Più mani e meno mouse

IL Magazine, published November 16, 2012

Per 18 anni Mark Dwight ha lavorato nella Silicon Valley, in diverse aziende ad alta tecnologia tra cui Cisco Systems. Poi si è trasferito a San Francisco, scegliendo di dedicarsi a un business più affine ai suoi interessi: produrre borse da bicicletta personalizzate. Comprato un capannone nel quartiere industriale Dogpatch, Dwight ha fondato la Rickshaw Bagworks. Oggi chi lo va a trovare nel suo laboratorio spesso lo trova alla macchina da cucire.

«Il carattere artigiano di questa città mi ha sedotto, volevo esserne parte e rinforzarlo», racconta a IL. «Amo toccare le borse che creo, sentire sotto i polpastrelli i materiali. La tela ricavata da bottiglie di plastica, il tweed, il velluto a fiorami».

Di solito si pensa a San Francisco per i suoi marchi globali – Apple, Twitter, Facebook – e per le tante agenzie pubblicitarie supercreative come Ideo e Gensler. Ma gli ultimi sviluppi della città non potrebbero essere più distanti dal digitale. San Francisco è divenuta anche la capitale di un nuovo artigianato guidato da gente che ha attraversato – e che in molti casi ha contribuito a gonfiare – la bolla della New economy. Persone alle quali interessa produrre oggetti tangibili e non legati al mondo dell’online, creare a livello locale e non globale. Privilegiano la lentezza piuttosto che la velocità, la qualità della vita rispetto alle stressanti carriere in azienda. E se è vero che la California spesso anticipa le tendenze – si pensi per esempio a hippy, computer e social network – questo trend va tenuto d’occhio.

Il movimento è cresciuto negli anni, per poi accelerare negli ultimi mesi grazie a SFmade.org, un’associazione senza scopo di lucro guidata dallo stesso Dwight e da Kate Sofis, ex dipendente Apple. I due hanno messo in rete un eterogeneo battaglione di 150 piccole imprese artigiane che va da DodoCase, azienda produttrice di ricercate custodie in legno per iPad, fino a Ritual Roasters, un laboratorio di torrefazione, passando per ditte che costruiscono biciclette su misura, casette prefabbricate e stampe vintage per copertine di dischi.

Questo non è solo un network di persone che hanno interessi affini.
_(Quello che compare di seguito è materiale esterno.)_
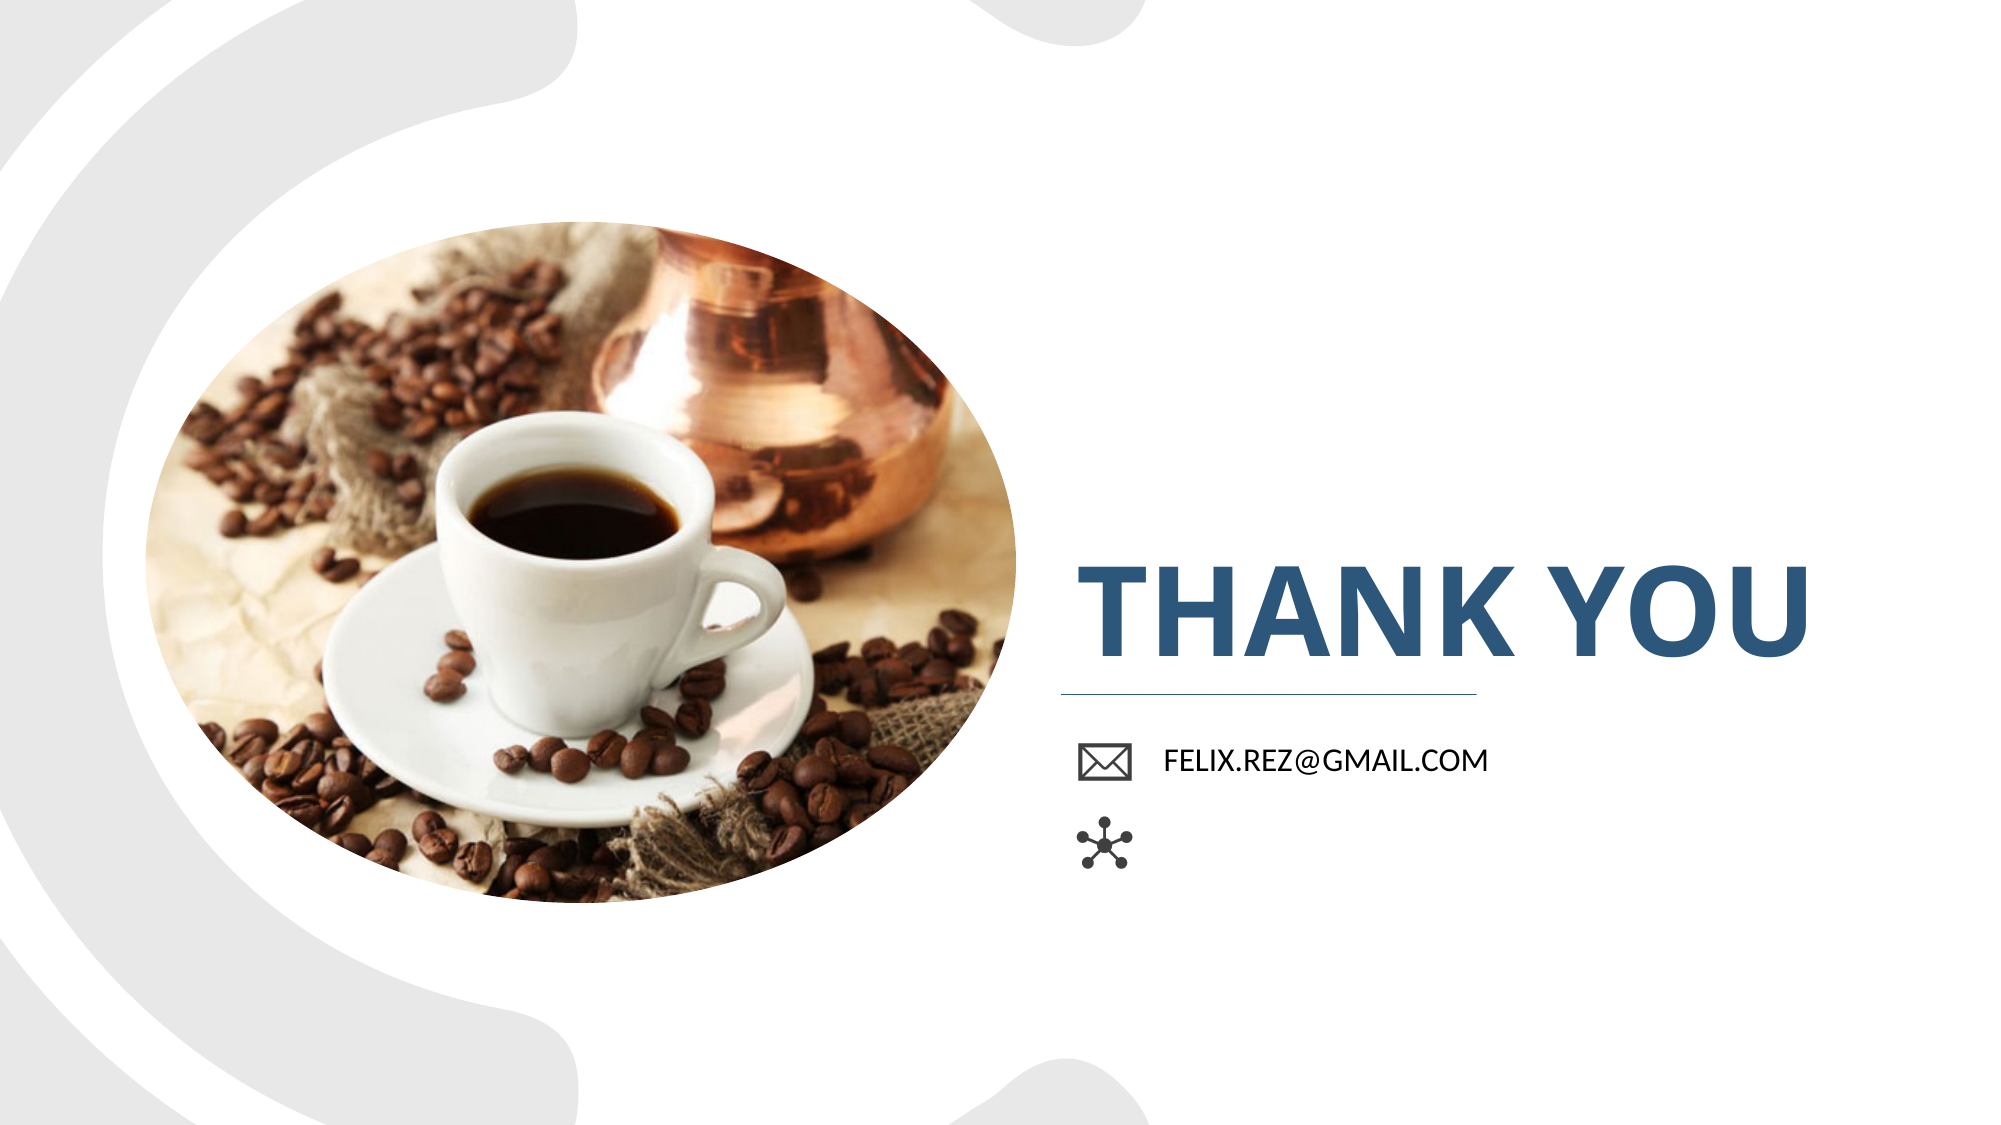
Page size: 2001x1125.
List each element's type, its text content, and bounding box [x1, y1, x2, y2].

subtitle Felix.rez@gmail.com [1148, 735, 1894, 819]
title Thank you [1061, 562, 1884, 670]
picture [145, 221, 1016, 903]
picture [1069, 807, 1140, 878]
picture [1073, 730, 1137, 794]
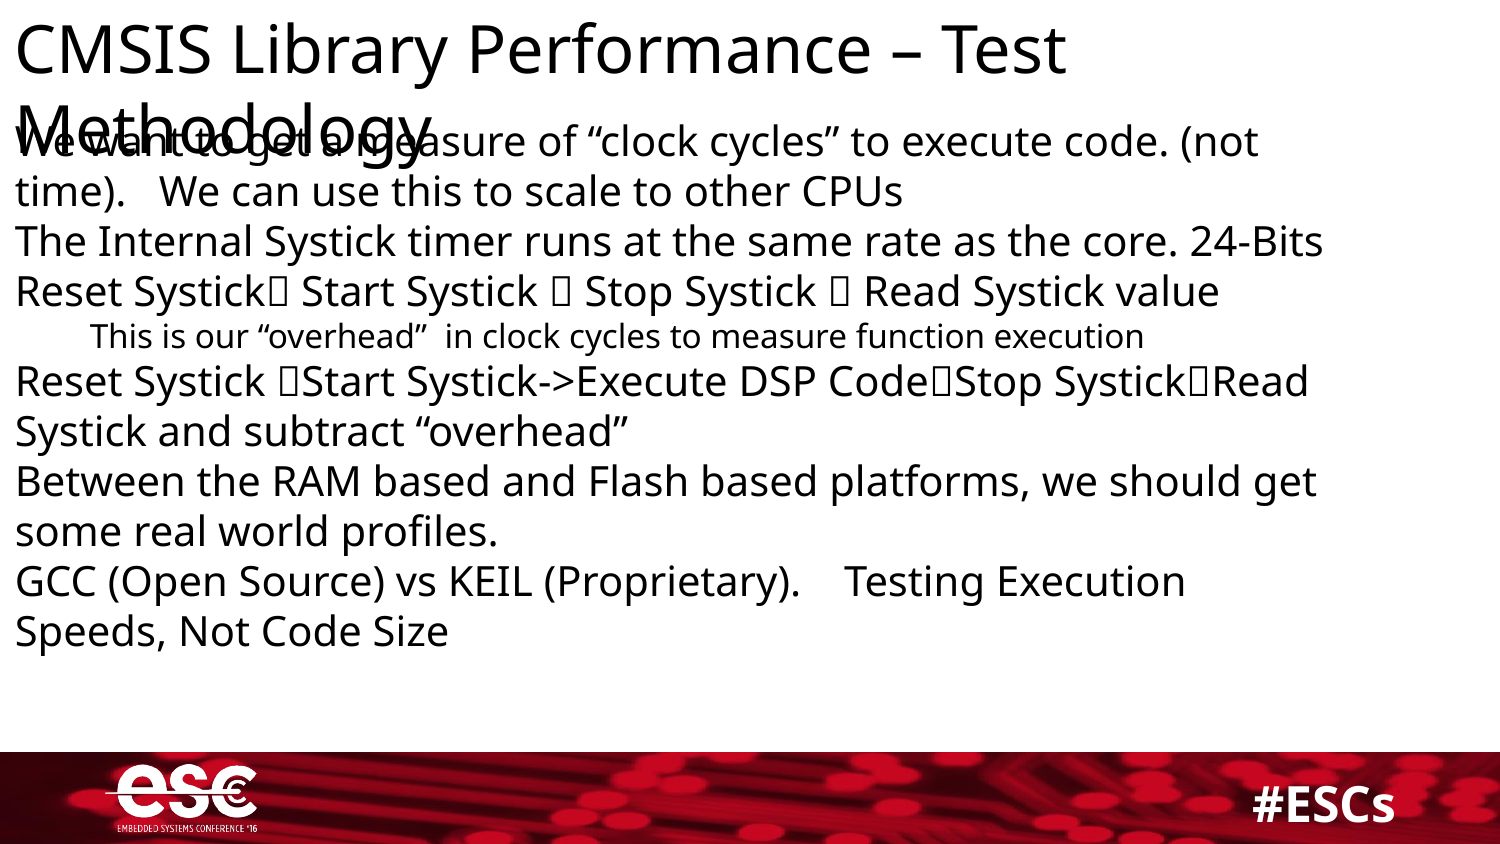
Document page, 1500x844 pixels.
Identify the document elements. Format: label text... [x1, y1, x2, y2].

picture [0, 752, 1500, 844]
list We want to get a measure of “clock cycles” to execute code. (not time). We can use this to scale to other CPUs The Internal Systick timer runs at the same rate as the core. 24-Bits Reset Systick Start Systick  Stop Systick  Read Systick value This is our “overhead” in clock cycles to measure function execution Reset Systick Start Systick->Execute DSP CodeStop SystickRead Systick and subtract “overhead” Between the RAM based and Flash based platforms, we should get some real world profiles. GCC (Open Source) vs KEIL (Proprietary). Testing Execution Speeds, Not Code Size [0, 107, 1350, 644]
title CMSIS Library Performance – Test Methodology [0, 0, 1447, 99]
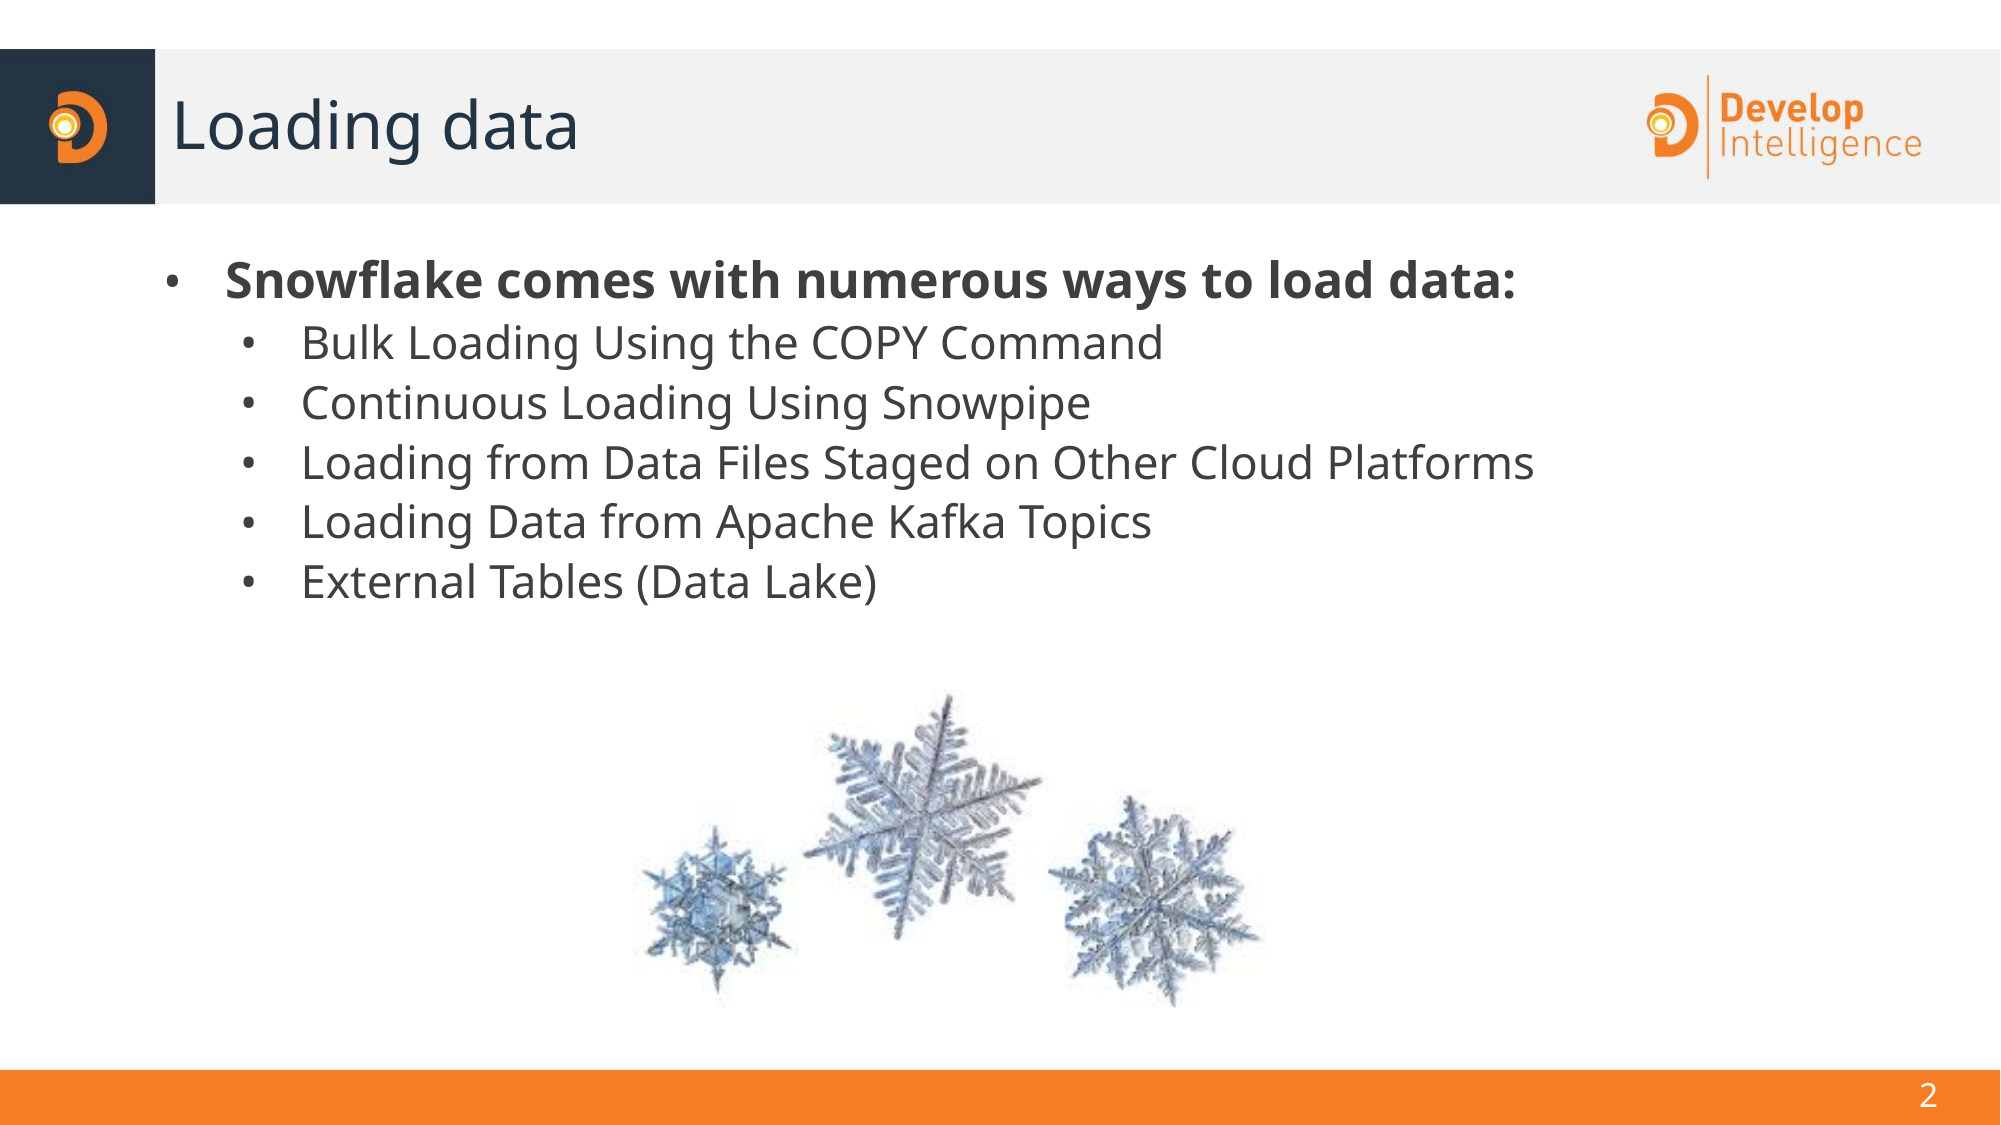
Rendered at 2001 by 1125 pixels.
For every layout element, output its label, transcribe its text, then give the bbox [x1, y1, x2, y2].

Attorno ad alcuni quartieri come il Dogpatch è nata una vera e propria comunità di designer, imprenditori e artigiani che si frequentano, collaborano, si scambiano idee e sono fieri di rivestire un ruolo sempre più centrale nel tessuto economico della metropoli.

«Far partire un’impresa artigiana in una città cara come questa può sembrare una follia», ci dice Dwight. «Eppure, aggiungere questo ingrediente geografico al nostro brand ci rende più cool. In fondo è proprio qui che Levi’s ha cominciato a tessere jeans negli anni Venti del secolo scorso. Vogliamo che San Francisco stia alla manifattura come la regione del Chianti sta al vino».

Per molti ex impiegati high-tech che vogliono convertirsi all’artigianato la prima tappa è TechShop. Aperta 24 ore su 24, questa luminosa officina su due piani costellata di macchine utensili funziona come una palestra. Dopo aver pagato la quota d’iscrizione si possono frequentare corsi per usare i macchinari utili a costruire biciclette, mobili, materassi. Nel giorno in cui IL ha visitato il centro, un venerdì, il lavoro ferveva: la trentenne Maria Ramirez e l’amica Najeli Castillo erano alla macchina da cucire. Bob Recinelli, cinquantenne chiacchierone e pronto a una nuova avventura professionale, si impratichiva con il tornio. Suo fratello Nicholas, avvolto dalle scintille, era alle prese con la saldatura a gas. «Qui abbiamo aspiranti designer, fabbri, inventori», ci ha raccontato il titolare James Irminger. «Mi sono sempre chiesto se non guadagnassero di più nell’high-tech, ma evidentemente una vita da artigiano offre più soddisfazioni». Uno di questi businessmen divenuti artigiani è Derek Chen. Dopo una laurea in ingegneria alla University of Illinois negli anni d’oro delle dot-com è diventato consulente di management Sgonfiatasi la bolla, si è reinventato falegname fondando Council Design: «Da bambino passavo ore e ore tra i trucioli, avevo la fissa dei mobili», spiega Chen aggirandosi tra pannelli in tamburato grezzo. «Quando mi sono ritrovato senza lavoro ho finalmente ripreso la pialla in mano».